### Records supplied
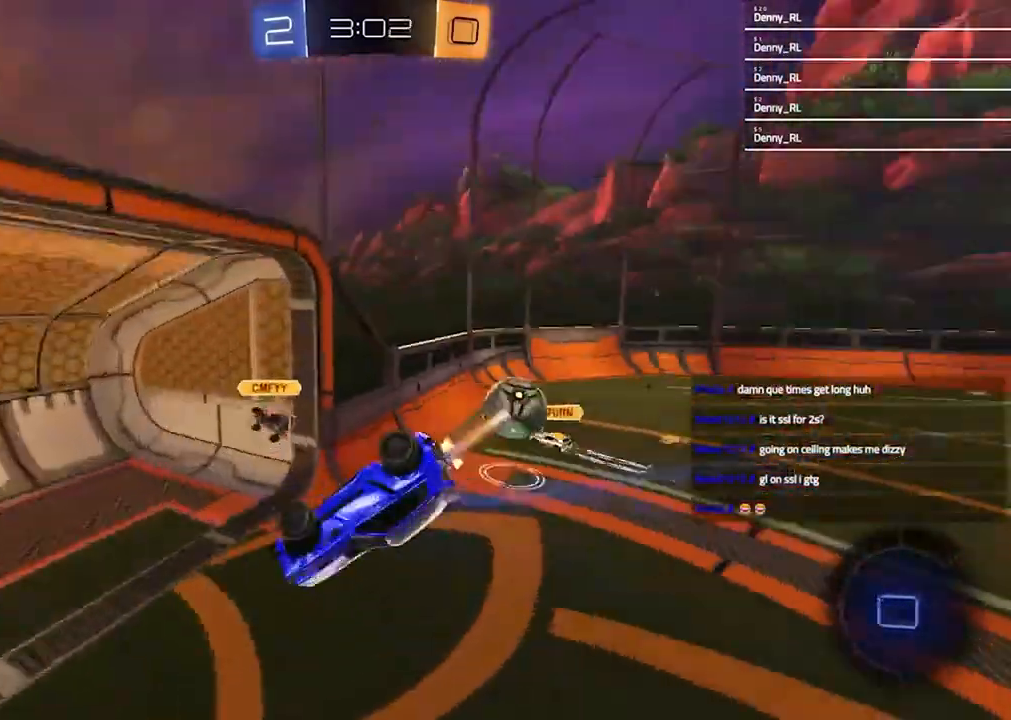
{"buttons": ["R2"], "left_stick": "right", "right_stick": "center", "events": [[100, "CROSS", "up"], [100, "SQUARE", "down"], [200, "left_stick", "right"], [267, "SQUARE", "up"]]}
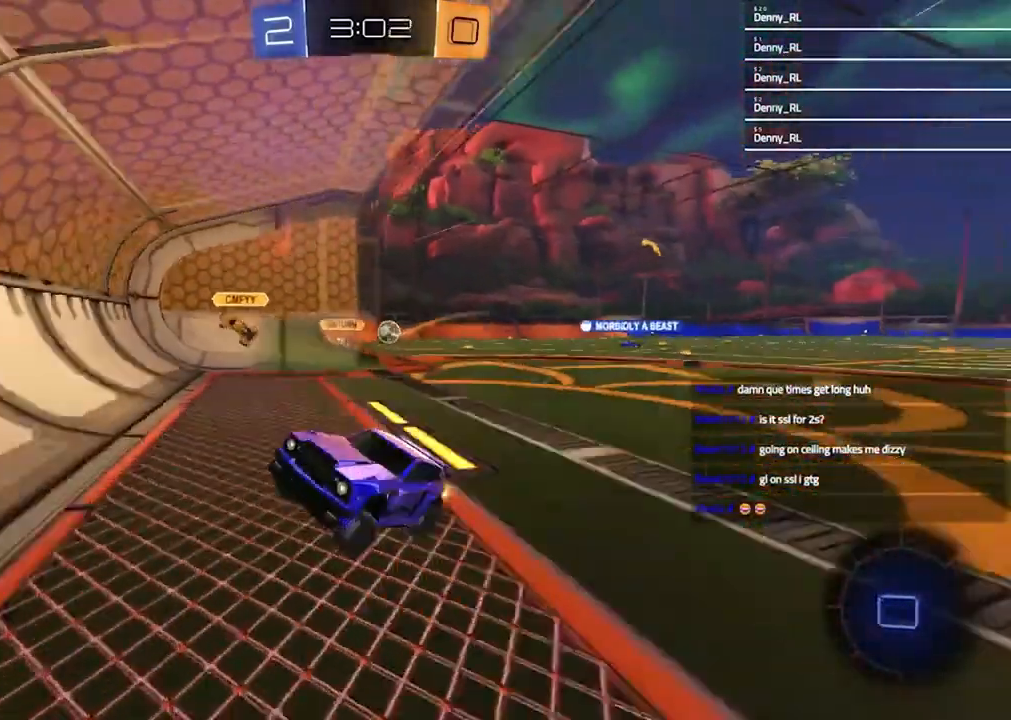
{"buttons": ["R2"], "left_stick": "right", "right_stick": "center", "events": []}
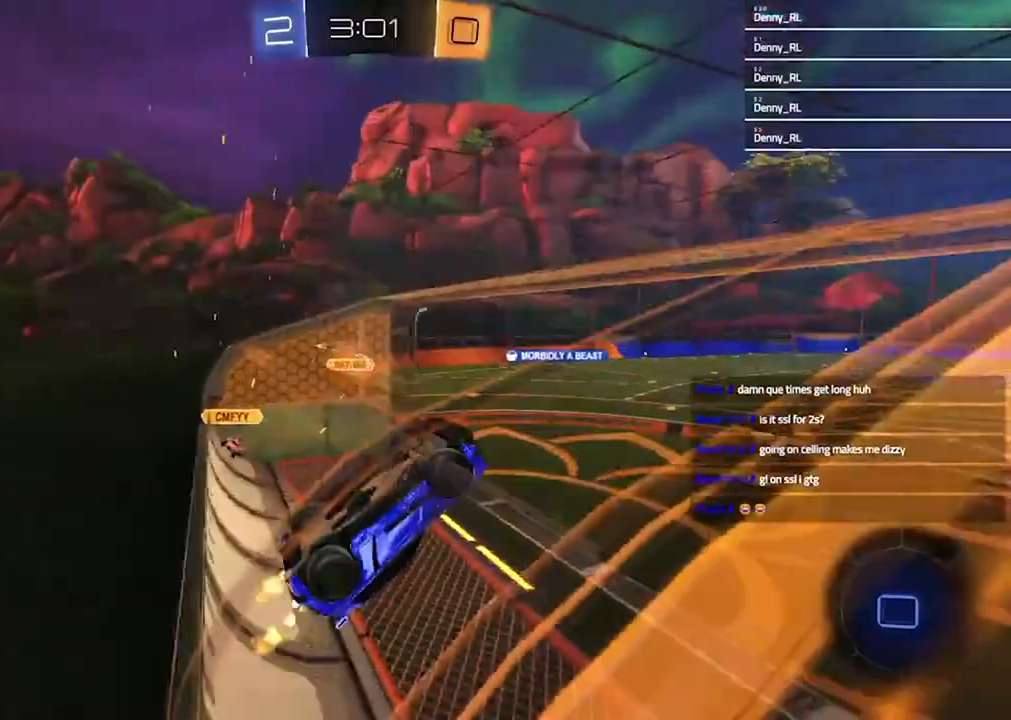
{"buttons": ["SQUARE", "R2"], "left_stick": "up-left", "right_stick": "center"}
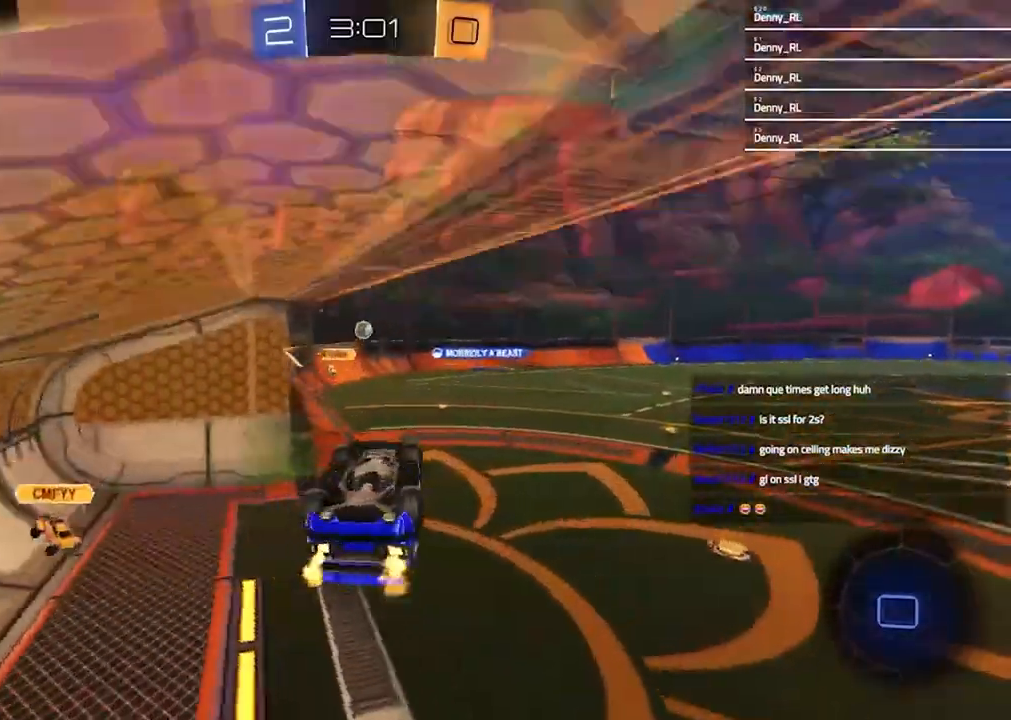
{"buttons": ["R2"], "left_stick": "center", "right_stick": "center", "events": [[100, "left_stick", "up"], [267, "left_stick", "up-right"], [400, "SQUARE", "up"], [400, "left_stick", "center"]]}
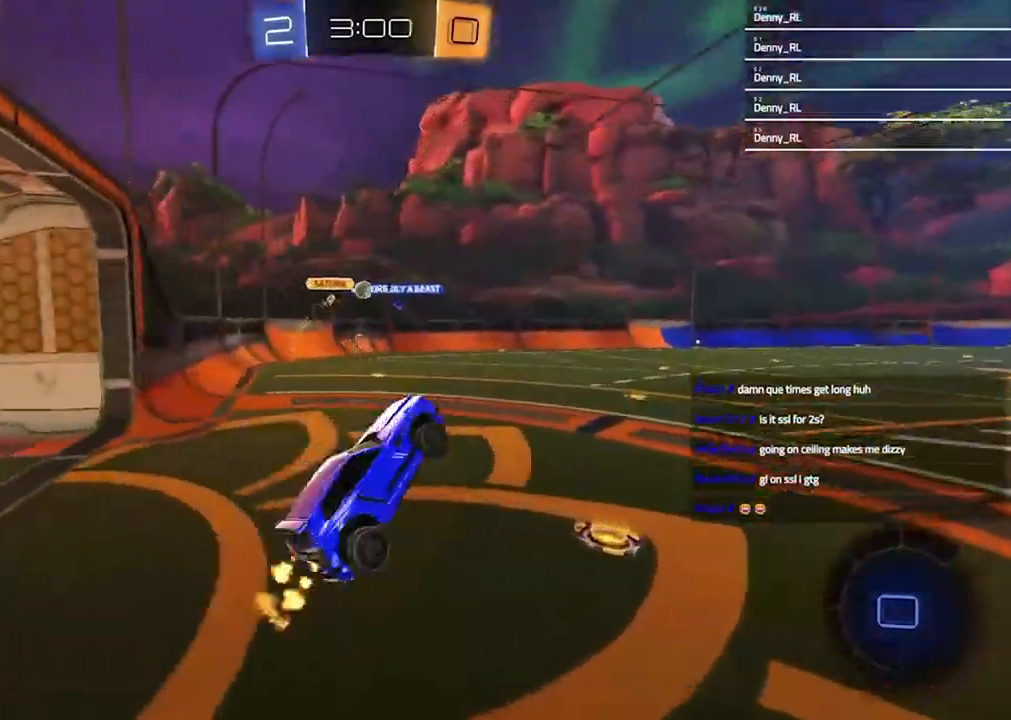
{"buttons": ["R2"], "left_stick": "center", "right_stick": "center", "events": [[133, "left_stick", "up"], [167, "CROSS", "down"], [267, "left_stick", "up-right"], [300, "CROSS", "up"], [433, "left_stick", "center"]]}
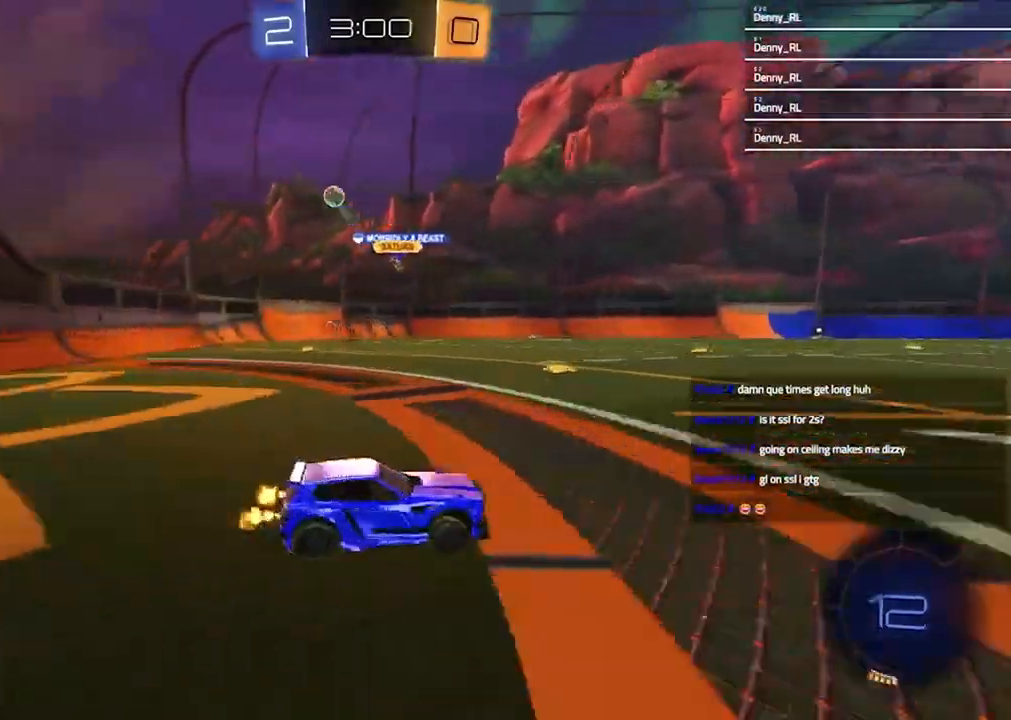
{"buttons": ["L1", "R2"], "left_stick": "right", "right_stick": "center", "events": [[233, "left_stick", "right"], [400, "L1", "down"]]}
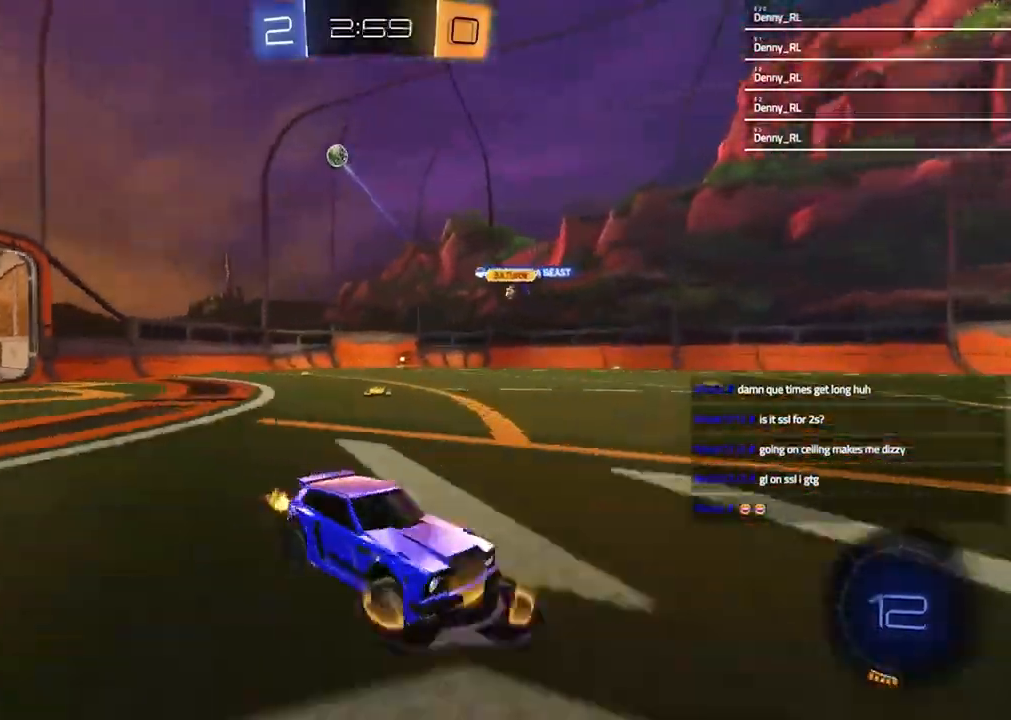
{"buttons": ["R2"], "left_stick": "right", "right_stick": "center", "events": [[67, "L1", "up"]]}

### Exercise aim
Reproduce all entries exactly. Pictures do not belong in the copy.

### Reply to the exercise
{"buttons": ["R2"], "left_stick": "right", "right_stick": "center", "events": [[100, "CROSS", "up"], [100, "SQUARE", "down"], [200, "left_stick", "right"], [267, "SQUARE", "up"]]}
{"buttons": ["R2"], "left_stick": "right", "right_stick": "center", "events": []}
{"buttons": ["SQUARE", "R2"], "left_stick": "up-left", "right_stick": "center"}
{"buttons": ["R2"], "left_stick": "center", "right_stick": "center", "events": [[100, "left_stick", "up"], [267, "left_stick", "up-right"], [400, "SQUARE", "up"], [400, "left_stick", "center"]]}
{"buttons": ["R2"], "left_stick": "center", "right_stick": "center", "events": [[133, "left_stick", "up"], [167, "CROSS", "down"], [267, "left_stick", "up-right"], [300, "CROSS", "up"], [433, "left_stick", "center"]]}
{"buttons": ["L1", "R2"], "left_stick": "right", "right_stick": "center", "events": [[233, "left_stick", "right"], [400, "L1", "down"]]}
{"buttons": ["R2"], "left_stick": "right", "right_stick": "center", "events": [[67, "L1", "up"]]}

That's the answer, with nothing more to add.